Мочалов задумался. Солнце, поднимаясь в зенит, припекало сильнее. Тень от березы становилась короче.

- Послушайте, Петя, скидывайте гимнастерку. Но Мочалов лишь скромно расстегнул отложной ворот. В то время погоны носили еще на гимнастерках старого образца.

- А если так, тем более не поеду на курсы, - решительно заявил он. - Тут бои начнутся, а я буду "левое плечо вперед".

- Никто на курсы силком не гонит. Нам еще воевать и воевать. Раз вы географию изучали, знаете, сколько километров до Берлина.

- У меня отсутствуют командирские задатки.

- Наживете. Никто не родится офицером… Почему вы считаете, что немцы пойдут именно здесь в наступление?

Мочалов опять задумался. Выгоревшие брови сдвинулись к переносью, уголки рта поползли вниз. Заговорил неуверенно, ощупью.

- У солдата душа чует. Потом листовки бросали, уведомляли, что придумали сильнейшее оружие, сверхмощные танки. Еще что?.. Передовую не бомбят, а на тылы что ни день летают. Вообще, на передовой слишком тихо…

Мочалов хитро, сообщнически улыбнулся и добавил:

- Наша танковая армия неспроста сюда прислана, неспроста зарылась в землю… А потом, Гитлер очень уж разложить нас хочет. Иной раз утром все вокруг белым-бело от листовок, журналов. И почти на каждой такой бумажонке Власов совой глядит. То письмо его, то биография, то обращение.

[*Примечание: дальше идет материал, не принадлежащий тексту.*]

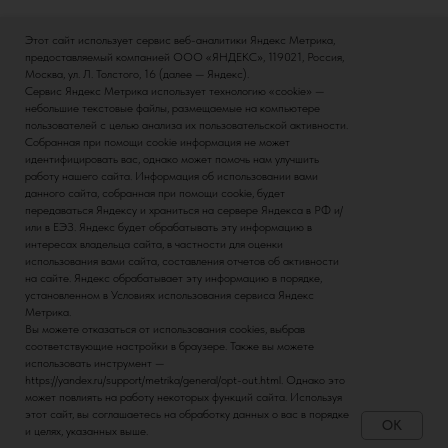
Этот сайт использует сервис веб-аналитики Яндекс Метрика,
предоставляемый компанией ООО «ЯНДЕКС», 119021, Россия,
Москва, ул. Л. Толстого, 16 (далее — Яндекс).
Сервис Яндекс Метрика использует технологию «cookie» —
небольшие текстовые файлы, размещаемые на компьютере
пользователей с целью анализа их пользовательской активности.
Собранная при помощи cookie информация не может
идентифицировать вас, однако может помочь нам улучшить
работу нашего сайта. Информация об использовании вами
данного сайта, собранная при помощи cookie, будет
передаваться Яндексу и храниться на сервере Яндекса в РФ и/
или в ЕЭЗ. Яндекс будет обрабатывать эту информацию в
интересах владельца сайта, в частности для оценки
использования вами сайта, составления отчетов об активности
на сайте. Яндекс обрабатывает эту информацию в порядке,
установленном в Условиях использования сервиса Яндекс
Метрика.
Вы можете отказаться от использования cookies, выбрав
соответствующие настройки в браузере. Также вы можете
использовать инструмент —
https://yandex.ru/support/metrika/general/opt-out.html. Однако это
может повлиять на работу некоторых функций сайта. Используя
В связи с нестабильным курсом, наличие и актуальные
этот сайт, вы соглашаетесь на обработку данных о вас в порядке
OK
цены, уточняйте по телефону
и целях, указанных выше.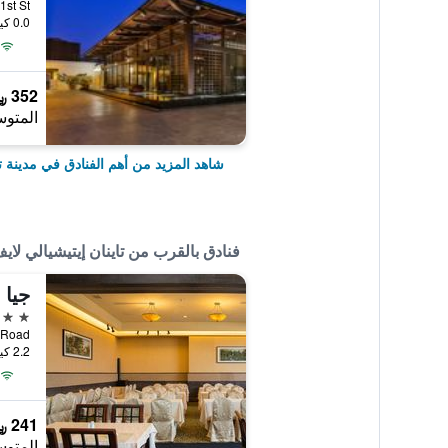
ngan 1st St
0.0 كيلومتر عن وسط المدينة
352 ﷼
المتوس
شاهد المزيد من أهم الفنادق في مدينة تا
فنادق بالقرب من تاينان إيتيشيالي لاي
جيا 
3 نجوم
aian Road
2.2 كيلومتر عن وسط المدينة
241 ﷼
المتوس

- Значит, листовки власовские почитываете?

- Кто, я?

- Вы.

Мочалов посмотрел на шуршащие над головой листья:

- Как вам сказать?

- Как есть, так и говорите. Чего крутитесь?

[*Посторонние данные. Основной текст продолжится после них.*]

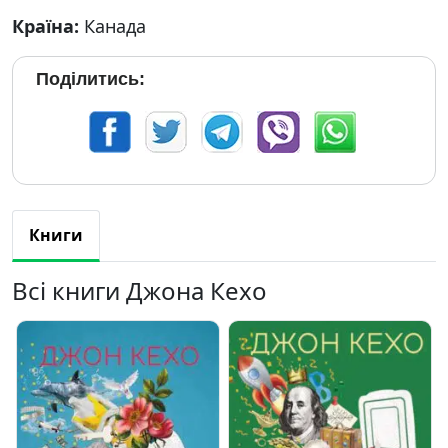
Країна:
Канада
Поділитись:
Книги
Всі книги Джона Кехо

- Не кручусь я. Приказ имеется: категорически запрещено.

- Про приказ я и сам знаю.

- Не то чтобы каждую обязательно. Но так, иной раз поглядишь, почитаешь, как генерал Власов русский народ любит, а сам к немцам удрал… И знаете что, если бы я командующим был, наоборот, разрешил бы всем читать те листовки. Читай на здоровье. Если ты на грошевщину покупаешься, значит, грош тебе и цена. Лучше такой пускай идет к фрицам, чем будет здесь смердить. Все равно в трудную минуту продаст. Я небось с сорок первого года на фронте, всяких видал. В октябре, под Москвой, был у нас старшина. Увидел у одного листовку, лейтенанту стукнул. Хорошо, тот умный был, не раздул дело. А когда подперло нас однажды в лесочке, так тот солдат, который вражескую пропаганду читал, до последнего бился. Мог в плен живым сдаться, но погиб как герой родины… Между прочим, умного человека фашистская листовка оскорбляет, злее делает.

- В армии не только умные служат. Да и власовские листовки опаснее немецких образца сорок первого года.

- Зато и люди сейчас не такие, как в сорок первом, - возразил Мочалов.

- В каком смысле?

- Без растерянности. Растерянного легче охмурить.

- Но есть слабые, неустойчивые, уставшие от войны. На таких может власовская пропаганда повлиять. Не говорю, что перебегут на ту сторону. Но начнут сомневаться, колебаться. А на войне такая роскошь непозволительна.

- Это, конечно, так. Я ведь не в защиту власовских листовок. Только панику поднимать незачем. А у нас, например, есть один деятель. Заметил, солдат из листовки цигарку скручивает, и понес: "Хранение вражеских листовок"… и тэ дэ и тэ пэ…

- Панику поднимать не надо. Но и забывать, что гитлеровцы сформировали власовскую армию, которую назвали "русской освободительной", тоже нельзя.